### Given text
= = =

|
This paper appeared in the IEEE International Conference on Shape Modeling and Applications
(SMI05), 15-17 June 2005, Boston, USA.
Download [PDF] here. |
Nicu D. Cornea
M. Fatih Demirci
Deborah Silver
Ali Shokoufandeh
Sven J. Dickinson
Paul B. Kantor
Rutgers University
Drexel University
University of Toronto
Matching 3D objects is a difficult problem, with a complex relation to the 2D shape-matching problem. While the 3D nature of the representation helps remove some of the viewpoint, lighting, and occlusion problems in computer vision, other issues arise. Of course, the added dimension and the inherent increase in data size make the matching process more computationally expensive. Furthermore, many of the models are degenerate, containing holes, intersecting polygons, overly thin regions, etc. And there are many different types of matching that may be desirable. Given a query object, one may want to search an entire database for a matching exemplar, if one exists. On the other hand, if the database contains categorical models, one may want to find the category to which the query exemplar belongs.
In this paper, we use the curve-skeleton of a 3D shape to drive the
matching process. The skeleton is a useful shape abstraction that
captures the essential topology of an object in both two and three
dimensions. It provides the following characteristics, not present
in global shape descriptors:
Part/Component Matching: curve-skeletons incorporate the notion
of parts or components and so they can accommodate part
matching, where the object to
be matched is part of a larger object, or vice versa. This feature
can give the users more control over the matching
algorithm, allowing them to specify what part of the object they
would like to match or whether the matching algorithm should weight
one part of the object more than another.
Registration and visualization: The skeleton can be used to
register the two matched objects and visualize the result in a
common space. This is very important in scientific applications
where one is interested in both finding a similar object and
understanding the extent of the similarity [21].
Intuitiveness: The skeleton is an intuitive representation of
shape and can be easily understood by the user, providing more
control in the matching process.
Articulated transformation invariance: The method presented here
can be used for articulated object matching, because the skeleton
topology does not change as a result of articulated motion. An
example was shown in [21].
This work enhances the framework presented in [21] by using a new skeletonization algorithm and an extension of the many-to-many matching algorithm introduced in [12]. In [21], the idea of using skeletons for matching was described; however, only a small database was used for experimentation, and in general, the methodology was not scalable. In this paper, the entire methodology has been revised by using a more robust skeletonization algorithm and a more robust matching algorithm. We demonstrate the efficacy of this new matching framework on the objects from the Princeton Shape Database [19]. Our matching algorithm is based on establishing correspondences among two skeletal representations via distribution-based matching in metric spaces. While the performance of our algorithm is comparable to that of other existing 3D matching methods (eg. [14,19]), the locality of our skeletal representation and matching algorithm has some other benefits, such as allowing part matching, articulated matching, etc.

= = =

Recorded data
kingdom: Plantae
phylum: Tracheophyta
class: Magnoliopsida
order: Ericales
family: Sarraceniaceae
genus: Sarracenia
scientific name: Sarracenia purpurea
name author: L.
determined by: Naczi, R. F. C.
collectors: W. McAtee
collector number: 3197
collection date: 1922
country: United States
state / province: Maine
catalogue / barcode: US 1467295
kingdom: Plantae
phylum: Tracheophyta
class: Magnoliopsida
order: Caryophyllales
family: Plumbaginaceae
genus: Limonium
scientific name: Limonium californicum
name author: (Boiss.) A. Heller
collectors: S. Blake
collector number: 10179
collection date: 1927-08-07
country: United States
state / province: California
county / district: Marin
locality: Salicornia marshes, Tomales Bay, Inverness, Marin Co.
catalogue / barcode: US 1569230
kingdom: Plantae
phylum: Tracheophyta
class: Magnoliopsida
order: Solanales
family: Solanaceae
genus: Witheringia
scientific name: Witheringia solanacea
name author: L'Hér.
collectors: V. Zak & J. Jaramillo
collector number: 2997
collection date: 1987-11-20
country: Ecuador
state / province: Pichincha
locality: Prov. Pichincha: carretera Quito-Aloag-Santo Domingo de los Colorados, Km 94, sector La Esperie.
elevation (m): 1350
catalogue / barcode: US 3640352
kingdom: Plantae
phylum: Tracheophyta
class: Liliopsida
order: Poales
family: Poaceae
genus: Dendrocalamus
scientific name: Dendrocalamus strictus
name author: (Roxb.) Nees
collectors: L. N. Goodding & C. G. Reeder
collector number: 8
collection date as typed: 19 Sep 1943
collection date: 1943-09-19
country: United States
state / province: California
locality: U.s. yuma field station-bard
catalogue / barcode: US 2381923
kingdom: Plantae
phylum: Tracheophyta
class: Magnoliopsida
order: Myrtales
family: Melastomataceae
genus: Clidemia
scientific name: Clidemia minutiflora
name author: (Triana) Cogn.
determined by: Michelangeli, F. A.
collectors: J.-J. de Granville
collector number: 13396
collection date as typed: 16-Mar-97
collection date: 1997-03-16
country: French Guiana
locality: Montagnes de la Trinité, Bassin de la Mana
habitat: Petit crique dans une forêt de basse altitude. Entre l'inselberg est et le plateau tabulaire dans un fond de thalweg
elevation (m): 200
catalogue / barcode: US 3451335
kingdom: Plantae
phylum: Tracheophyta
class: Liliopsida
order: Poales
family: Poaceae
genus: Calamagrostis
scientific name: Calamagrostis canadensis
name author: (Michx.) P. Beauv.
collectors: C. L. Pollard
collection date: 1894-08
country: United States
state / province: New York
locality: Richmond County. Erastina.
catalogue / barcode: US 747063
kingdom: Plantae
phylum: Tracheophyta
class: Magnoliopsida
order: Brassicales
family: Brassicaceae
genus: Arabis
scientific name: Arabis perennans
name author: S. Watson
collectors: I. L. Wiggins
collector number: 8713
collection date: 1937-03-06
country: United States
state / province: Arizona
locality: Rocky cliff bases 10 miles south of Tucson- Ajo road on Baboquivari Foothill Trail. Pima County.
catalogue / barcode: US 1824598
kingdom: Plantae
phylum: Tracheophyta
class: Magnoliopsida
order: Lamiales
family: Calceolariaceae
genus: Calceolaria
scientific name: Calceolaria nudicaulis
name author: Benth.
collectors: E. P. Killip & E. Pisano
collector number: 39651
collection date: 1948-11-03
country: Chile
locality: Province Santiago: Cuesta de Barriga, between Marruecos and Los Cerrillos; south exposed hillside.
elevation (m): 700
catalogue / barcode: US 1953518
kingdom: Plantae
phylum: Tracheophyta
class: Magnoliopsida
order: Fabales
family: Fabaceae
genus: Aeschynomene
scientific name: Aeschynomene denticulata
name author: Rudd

= = =

Decide whether each statement agrees with the text on skeleton-based 3D shape matching, answering yes or no and quoting the deciding words: 1. The experiments in [21] used a large database. 2. Articulated motion leaves the skeleton's topology unchanged. 3. The new algorithm clearly outperforms existing 3D matching methods.

### Solution to the problem
1. No: "only a small database was used for experimentation"
2. Yes: "the skeleton topology does not change as a result of articulated motion"
3. No: "the performance of our algorithm is comparable to that of other existing 3D matching methods"